Problem description:
Set down the data below from its first line to the line holding "Lawrence Cheng Tan-shui", inclusive; omit all pictures.

Material to process:

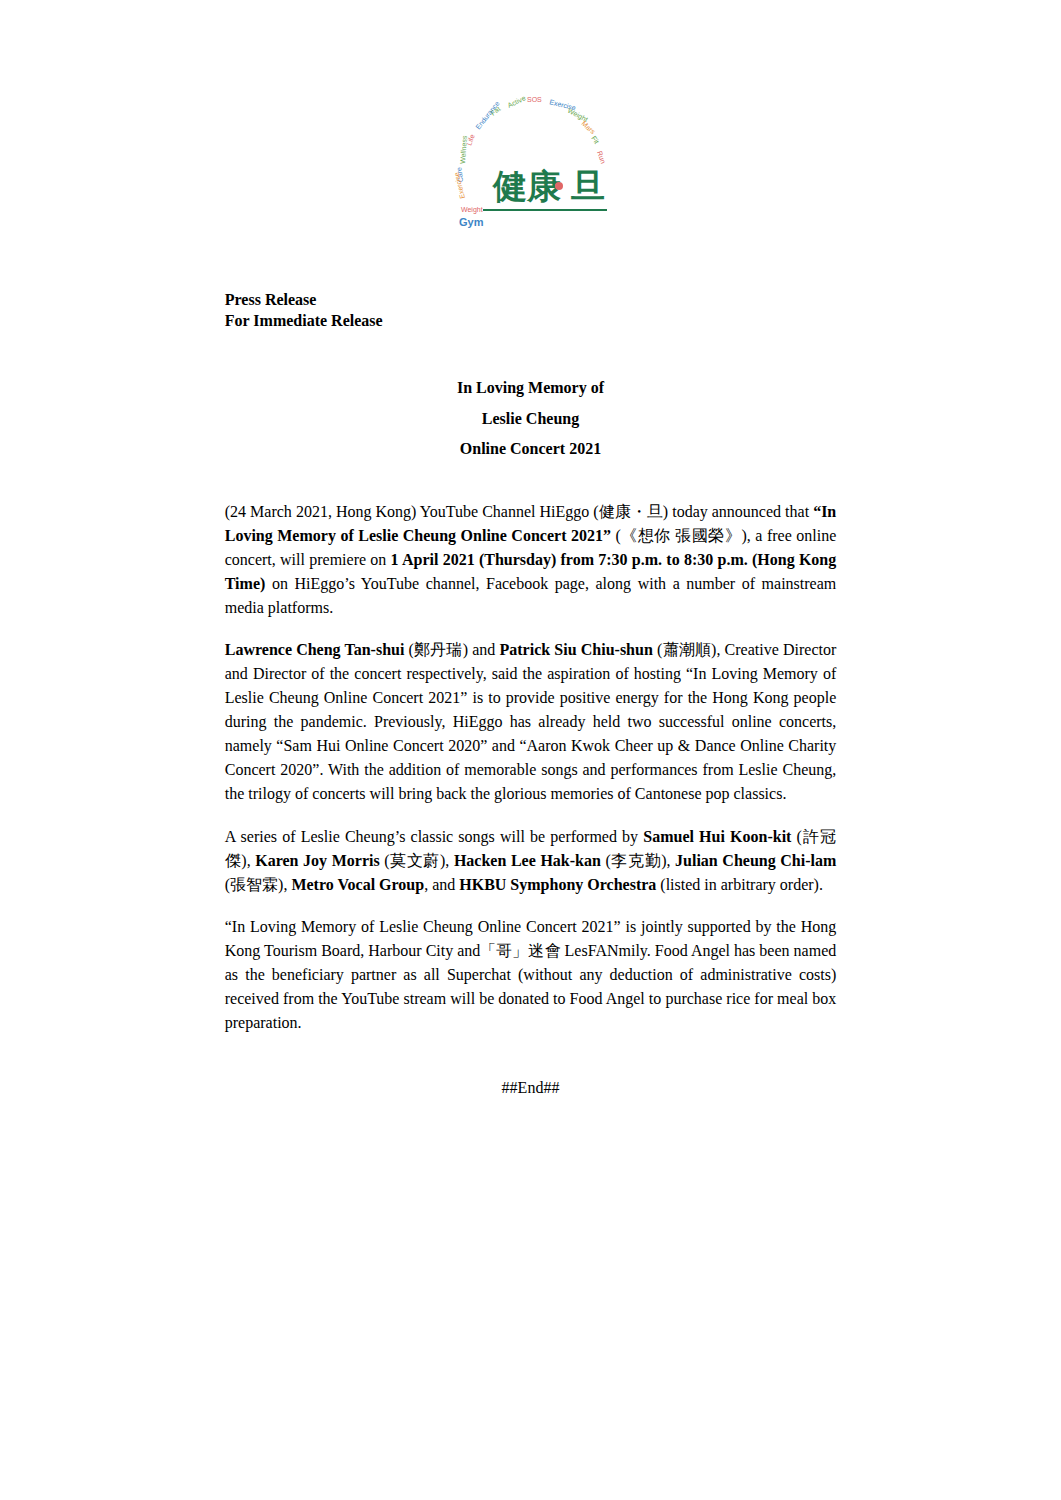Fat Active SOS Exercise Weight Mars Endurance Life Wellness Care Exercise Weight Gym Fit Run 健康 旦
Press Release
For Immediate Release
In Loving Memory of Leslie Cheung Online Concert 2021
(24 March 2021, Hong Kong) YouTube Channel HiEggo (健康・旦) today announced that “In Loving Memory of Leslie Cheung Online Concert 2021” (《想你 張國榮》), a free online concert, will premiere on 1 April 2021 (Thursday) from 7:30 p.m. to 8:30 p.m. (Hong Kong Time) on HiEggo’s YouTube channel, Facebook page, along with a number of mainstream media platforms.
Lawrence Cheng Tan-shui (鄭丹瑞) and Patrick Siu Chiu-shun (蕭潮順), Creative Director and Director of the concert respectively, said the aspiration of hosting “In Loving Memory of Leslie Cheung Online Concert 2021” is to provide positive energy for the Hong Kong people during the pandemic. Previously, HiEggo has already held two successful online concerts, namely “Sam Hui Online Concert 2020” and “Aaron Kwok Cheer up & Dance Online Charity Concert 2020”. With the addition of memorable songs and performances from Leslie Cheung, the trilogy of concerts will bring back the glorious memories of Cantonese pop classics.
A series of Leslie Cheung’s classic songs will be performed by Samuel Hui Koon-kit (許冠傑), Karen Joy Morris (莫文蔚), Hacken Lee Hak-kan (李克勤), Julian Cheung Chi-lam (張智霖), Metro Vocal Group, and HKBU Symphony Orchestra (listed in arbitrary order).
“In Loving Memory of Leslie Cheung Online Concert 2021” is jointly supported by the Hong Kong Tourism Board, Harbour City and「哥」迷會 LesFANmily. Food Angel has been named as the beneficiary partner as all Superchat (without any deduction of administrative costs) received from the YouTube stream will be donated to Food Angel to purchase rice for meal box preparation.
##End##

Output:
Fat Active SOS Exercise Weight Mars Endurance Life Wellness Care Exercise Weight Gym Fit Run 健康 旦
Press Release
For Immediate Release
In Loving Memory of Leslie Cheung Online Concert 2021
(24 March 2021, Hong Kong) YouTube Channel HiEggo (健康・旦) today announced that “In Loving Memory of Leslie Cheung Online Concert 2021” (《想你 張國榮》), a free online concert, will premiere on 1 April 2021 (Thursday) from 7:30 p.m. to 8:30 p.m. (Hong Kong Time) on HiEggo’s YouTube channel, Facebook page, along with a number of mainstream media platforms.
Lawrence Cheng Tan-shui (鄭丹瑞) and Patrick Siu Chiu-shun (蕭潮順), Creative Director and Director of the concert respectively, said the aspiration of hosting “In Loving Memory of Leslie Cheung Online Concert 2021” is to provide positive energy for the Hong Kong people during the pandemic. Previously, HiEggo has already held two successful online concerts, namely “Sam Hui Online Concert 2020” and “Aaron Kwok Cheer up & Dance Online Charity Concert 2020”. With the addition of memorable songs and performances from Leslie Cheung, the trilogy of concerts will bring back the glorious memories of Cantonese pop classics.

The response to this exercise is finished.